Sembcorp Industries painted a sobering picture of its prospects yesterday, noting that intense competition in the energy sector, weak oil prices and a shaky global economy will weigh on its business in the months to come.
Sembcorp made the prognosis as it unveiled its third-quarter results, which were hit by weaker revenues across its utilities and marine units.
Net profit for the three months ended Sept 30 fell 37.8 per cent from the same period a year earlier to $122.3 million.
Turnover for the quarter dropped 21.8 per cent from the same period a year ago to $2.4 billion.
Figures for the first nine months of the year were also weaker. Earnings for the nine months ended Sept 30 fell 12.9 per cent to $488.1 million, while turnover dropped 13.4 per cent to $7.13 billion.
Revenue in its utilities business fell in the third quarter and in the first nine months of the year, primarily because of weaker high sulphur fuel oil prices in Singapore, it said.
AT A GLANCE
NET PROFIT $122.3 million (-37.8%)
REVENUE $2.4 billion (-21.8%)
This was partially mitigated by a higher revenue contribution from its India operations - it acquired renewable energy company Semb-corp Green Infra in February and its first thermal power plant in India, Thermal Powertech Corporation India, began full commercial operations last month.
Sembcorp noted that the past nine months have been challenging for the Singapore energy business, and conditions will likely remain tough in the months ahead, due to continued intense competition in the power market and low oil prices.
However, with the expected completion of the divestment of its Australian waste management joint venture in the fourth quarter of this year, the utilities business should deliver a better performance overall for this year than last year,Sembcorp said.
Turnover in the marine business fell in the third quarter and the first nine months of the year as well, as some customers decided to defer taking delivery of jackup rigs that they had ordered in better times.
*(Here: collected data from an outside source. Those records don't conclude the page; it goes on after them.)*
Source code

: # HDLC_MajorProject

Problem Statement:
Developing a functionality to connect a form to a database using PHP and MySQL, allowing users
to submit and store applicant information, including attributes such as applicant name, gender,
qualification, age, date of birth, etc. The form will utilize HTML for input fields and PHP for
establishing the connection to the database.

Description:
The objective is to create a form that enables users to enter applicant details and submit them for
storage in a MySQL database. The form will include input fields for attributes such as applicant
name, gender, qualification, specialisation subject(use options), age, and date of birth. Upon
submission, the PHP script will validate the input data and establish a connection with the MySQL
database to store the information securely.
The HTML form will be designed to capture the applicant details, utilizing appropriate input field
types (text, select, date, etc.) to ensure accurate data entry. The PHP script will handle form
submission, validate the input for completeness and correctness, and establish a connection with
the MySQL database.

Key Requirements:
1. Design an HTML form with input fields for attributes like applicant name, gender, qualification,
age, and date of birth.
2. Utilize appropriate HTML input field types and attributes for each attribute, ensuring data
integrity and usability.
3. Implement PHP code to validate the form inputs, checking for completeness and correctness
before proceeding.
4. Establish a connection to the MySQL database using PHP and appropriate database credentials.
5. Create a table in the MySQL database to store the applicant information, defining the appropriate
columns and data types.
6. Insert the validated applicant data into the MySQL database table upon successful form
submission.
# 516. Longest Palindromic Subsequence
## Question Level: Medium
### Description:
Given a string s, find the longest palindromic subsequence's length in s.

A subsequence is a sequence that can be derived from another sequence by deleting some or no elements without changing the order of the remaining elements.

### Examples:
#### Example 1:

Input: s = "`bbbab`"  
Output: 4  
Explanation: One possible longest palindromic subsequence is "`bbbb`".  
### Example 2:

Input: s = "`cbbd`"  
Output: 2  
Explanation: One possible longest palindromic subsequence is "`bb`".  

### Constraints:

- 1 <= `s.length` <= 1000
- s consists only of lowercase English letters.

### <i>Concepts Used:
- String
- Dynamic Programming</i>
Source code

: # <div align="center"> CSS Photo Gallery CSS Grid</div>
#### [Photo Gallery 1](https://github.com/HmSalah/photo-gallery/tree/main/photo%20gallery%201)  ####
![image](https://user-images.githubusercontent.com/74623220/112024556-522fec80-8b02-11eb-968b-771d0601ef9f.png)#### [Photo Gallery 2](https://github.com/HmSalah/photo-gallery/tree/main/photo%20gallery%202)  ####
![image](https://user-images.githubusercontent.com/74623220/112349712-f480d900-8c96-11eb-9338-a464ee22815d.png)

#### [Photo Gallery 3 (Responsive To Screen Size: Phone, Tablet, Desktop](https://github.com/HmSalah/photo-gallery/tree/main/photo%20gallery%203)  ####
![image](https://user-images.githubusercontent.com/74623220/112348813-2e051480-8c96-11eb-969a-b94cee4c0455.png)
This meant that revenue recognition had to be suspended for several rigbuilding contracts, Sembcorp said.
The firm also recorded lower average revenue per repair vessel, despite an increase in the number of ships repaired. "Low oil prices and the oversupply situation in the global offshore exploration segment continue to weigh on offshore rig utilisation and charter rates," Sembcorp noted.
However, although the immediate operating environment in the offshore rigbuilding industry remains "very challenging", the business remains focused on the timely and effective execution of its current orderbook and efficient working capital management, it added.
Earnings per share fell to 6.29 cents in the third quarter, from 10.86 cents in the same period a year earlier.
Net asset value per share grew from $3.15 at the end of December last year to $3.64 at the end of last month.
"While current market conditions are challenging, Sembcorp remains committed to delivering long-term value and growth," said chief executive Tang Kin Fei.
"In the quarter, we continued to achieve milestones in our overseas growth strategy.
"At the same time, we continue to unlock value for shareholders through divestments which provide us with additional resources to invest in businesses and markets with high growth potential, in line with our focus on the energy and water sectors."
Sembcorp shares fell three cents to $3.58 yesterday.